#### Work to be completed
Copy all entries without alteration and skip the pictures they hold.

#### Saved data entries
────────────────────────────────────────
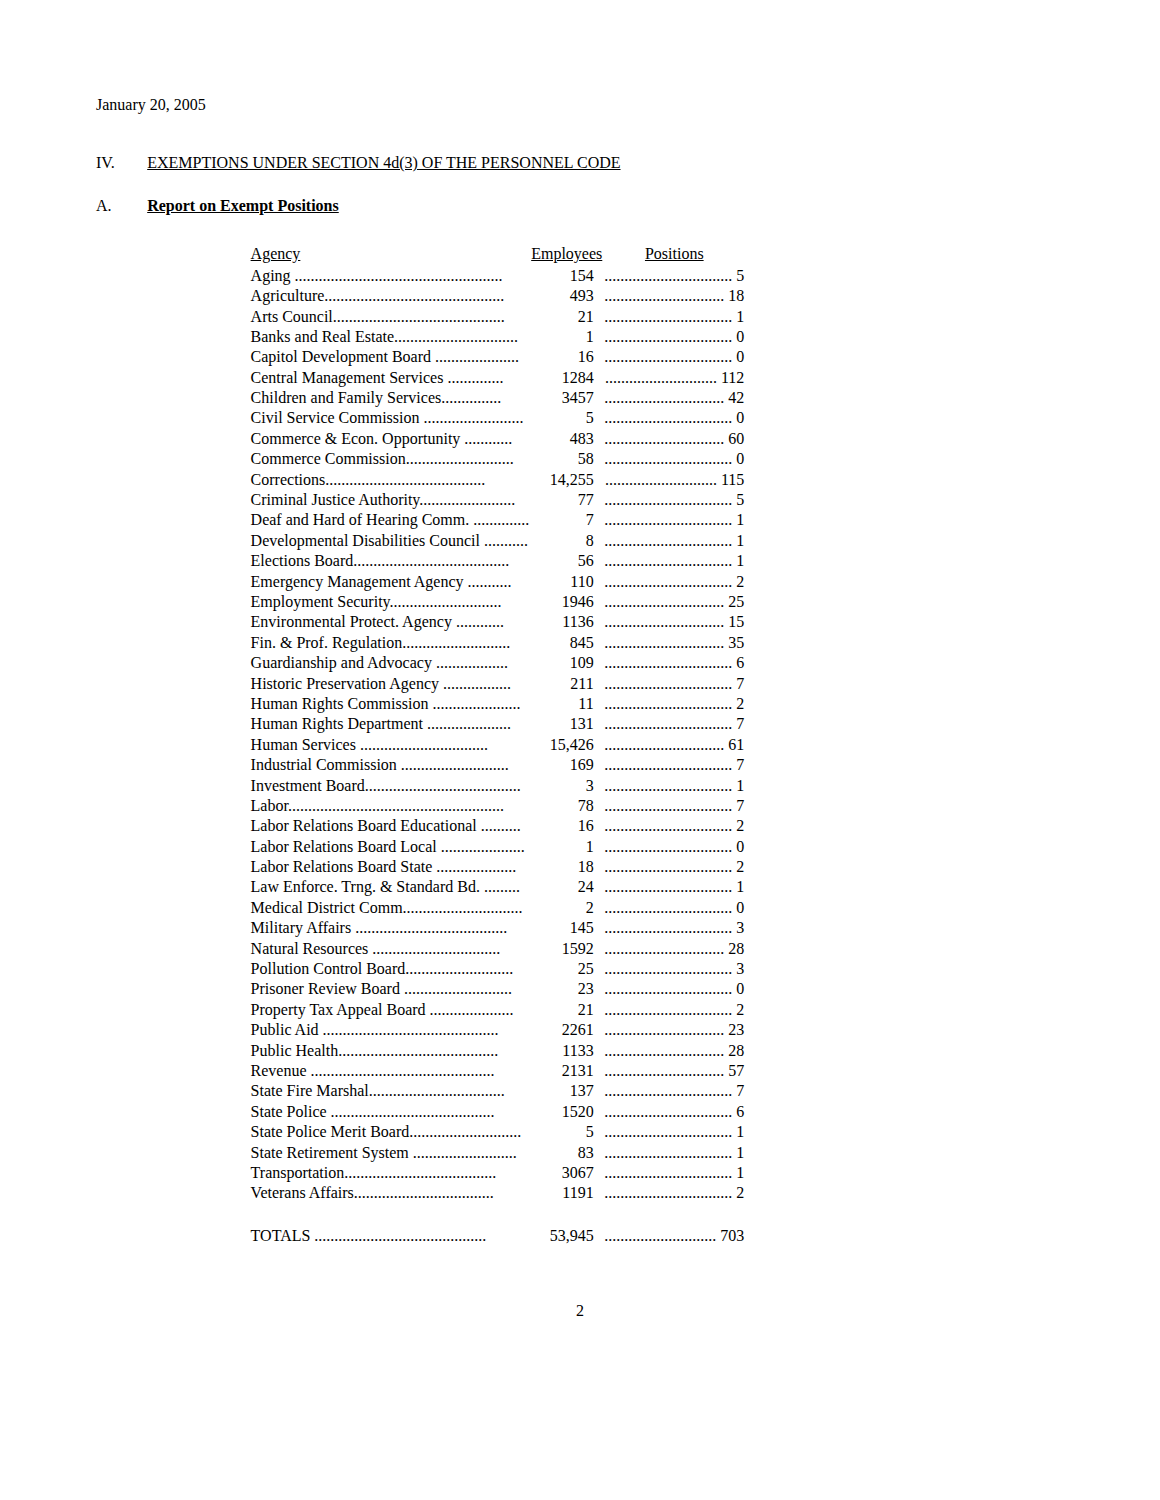January 20, 2005
IV. EXEMPTIONS UNDER SECTION 4d(3) OF THE PERSONNEL CODE
A. Report on Exempt Positions
| Agency | Employees | Positions |
| --- | --- | --- |
| Aging .................................................... | 154 | ................................ 5 |
| Agriculture............................................. | 493 | .............................. 18 |
| Arts Council........................................... | 21 | ................................ 1 |
| Banks and Real Estate............................... | 1 | ................................ 0 |
| Capitol Development Board ..................... | 16 | ................................ 0 |
| Central Management Services .............. | 1284 | ............................ 112 |
| Children and Family Services............... | 3457 | .............................. 42 |
| Civil Service Commission ......................... | 5 | ................................ 0 |
| Commerce & Econ. Opportunity ............ | 483 | .............................. 60 |
| Commerce Commission........................... | 58 | ................................ 0 |
| Corrections........................................ | 14,255 | ............................ 115 |
| Criminal Justice Authority........................ | 77 | ................................ 5 |
| Deaf and Hard of Hearing Comm. .............. | 7 | ................................ 1 |
| Developmental Disabilities Council ........... | 8 | ................................ 1 |
| Elections Board....................................... | 56 | ................................ 1 |
| Emergency Management Agency ........... | 110 | ................................ 2 |
| Employment Security............................ | 1946 | .............................. 25 |
| Environmental Protect. Agency ............ | 1136 | .............................. 15 |
| Fin. & Prof. Regulation........................... | 845 | .............................. 35 |
| Guardianship and Advocacy .................. | 109 | ................................ 6 |
| Historic Preservation Agency ................. | 211 | ................................ 7 |
| Human Rights Commission ...................... | 11 | ................................ 2 |
| Human Rights Department ..................... | 131 | ................................ 7 |
| Human Services ................................ | 15,426 | .............................. 61 |
| Industrial Commission ........................... | 169 | ................................ 7 |
| Investment Board....................................... | 3 | ................................ 1 |
| Labor...................................................... | 78 | ................................ 7 |
| Labor Relations Board Educational .......... | 16 | ................................ 2 |
| Labor Relations Board Local ..................... | 1 | ................................ 0 |
| Labor Relations Board State .................... | 18 | ................................ 2 |
| Law Enforce. Trng. & Standard Bd. ......... | 24 | ................................ 1 |
| Medical District Comm.............................. | 2 | ................................ 0 |
| Military Affairs ...................................... | 145 | ................................ 3 |
| Natural Resources ................................ | 1592 | .............................. 28 |
| Pollution Control Board........................... | 25 | ................................ 3 |
| Prisoner Review Board ........................... | 23 | ................................ 0 |
| Property Tax Appeal Board ..................... | 21 | ................................ 2 |
| Public Aid ............................................ | 2261 | .............................. 23 |
| Public Health........................................ | 1133 | .............................. 28 |
| Revenue .............................................. | 2131 | .............................. 57 |
| State Fire Marshal.................................. | 137 | ................................ 7 |
| State Police ......................................... | 1520 | ................................ 6 |
| State Police Merit Board............................ | 5 | ................................ 1 |
| State Retirement System .......................... | 83 | ................................ 1 |
| Transportation...................................... | 3067 | ................................ 1 |
| Veterans Affairs................................... | 1191 | ................................ 2 |
| TOTALS ........................................... | 53,945 | ............................ 703 |
2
────────────────────────────────────────
#### Exercise output
January 20, 2005
IV. EXEMPTIONS UNDER SECTION 4d(3) OF THE PERSONNEL CODE
A. Report on Exempt Positions
| Agency | Employees | Positions |
| --- | --- | --- |
| Aging .................................................... | 154 | ................................ 5 |
| Agriculture............................................. | 493 | .............................. 18 |
| Arts Council........................................... | 21 | ................................ 1 |
| Banks and Real Estate............................... | 1 | ................................ 0 |
| Capitol Development Board ..................... | 16 | ................................ 0 |
| Central Management Services .............. | 1284 | ............................ 112 |
| Children and Family Services............... | 3457 | .............................. 42 |
| Civil Service Commission ......................... | 5 | ................................ 0 |
| Commerce & Econ. Opportunity ............ | 483 | .............................. 60 |
| Commerce Commission........................... | 58 | ................................ 0 |
| Corrections........................................ | 14,255 | ............................ 115 |
| Criminal Justice Authority........................ | 77 | ................................ 5 |
| Deaf and Hard of Hearing Comm. .............. | 7 | ................................ 1 |
| Developmental Disabilities Council ........... | 8 | ................................ 1 |
| Elections Board....................................... | 56 | ................................ 1 |
| Emergency Management Agency ........... | 110 | ................................ 2 |
| Employment Security............................ | 1946 | .............................. 25 |
| Environmental Protect. Agency ............ | 1136 | .............................. 15 |
| Fin. & Prof. Regulation........................... | 845 | .............................. 35 |
| Guardianship and Advocacy .................. | 109 | ................................ 6 |
| Historic Preservation Agency ................. | 211 | ................................ 7 |
| Human Rights Commission ...................... | 11 | ................................ 2 |
| Human Rights Department ..................... | 131 | ................................ 7 |
| Human Services ................................ | 15,426 | .............................. 61 |
| Industrial Commission ........................... | 169 | ................................ 7 |
| Investment Board....................................... | 3 | ................................ 1 |
| Labor...................................................... | 78 | ................................ 7 |
| Labor Relations Board Educational .......... | 16 | ................................ 2 |
| Labor Relations Board Local ..................... | 1 | ................................ 0 |
| Labor Relations Board State .................... | 18 | ................................ 2 |
| Law Enforce. Trng. & Standard Bd. ......... | 24 | ................................ 1 |
| Medical District Comm.............................. | 2 | ................................ 0 |
| Military Affairs ...................................... | 145 | ................................ 3 |
| Natural Resources ................................ | 1592 | .............................. 28 |
| Pollution Control Board........................... | 25 | ................................ 3 |
| Prisoner Review Board ........................... | 23 | ................................ 0 |
| Property Tax Appeal Board ..................... | 21 | ................................ 2 |
| Public Aid ............................................ | 2261 | .............................. 23 |
| Public Health........................................ | 1133 | .............................. 28 |
| Revenue .............................................. | 2131 | .............................. 57 |
| State Fire Marshal.................................. | 137 | ................................ 7 |
| State Police ......................................... | 1520 | ................................ 6 |
| State Police Merit Board............................ | 5 | ................................ 1 |
| State Retirement System .......................... | 83 | ................................ 1 |
| Transportation...................................... | 3067 | ................................ 1 |
| Veterans Affairs................................... | 1191 | ................................ 2 |
| TOTALS ........................................... | 53,945 | ............................ 703 |
2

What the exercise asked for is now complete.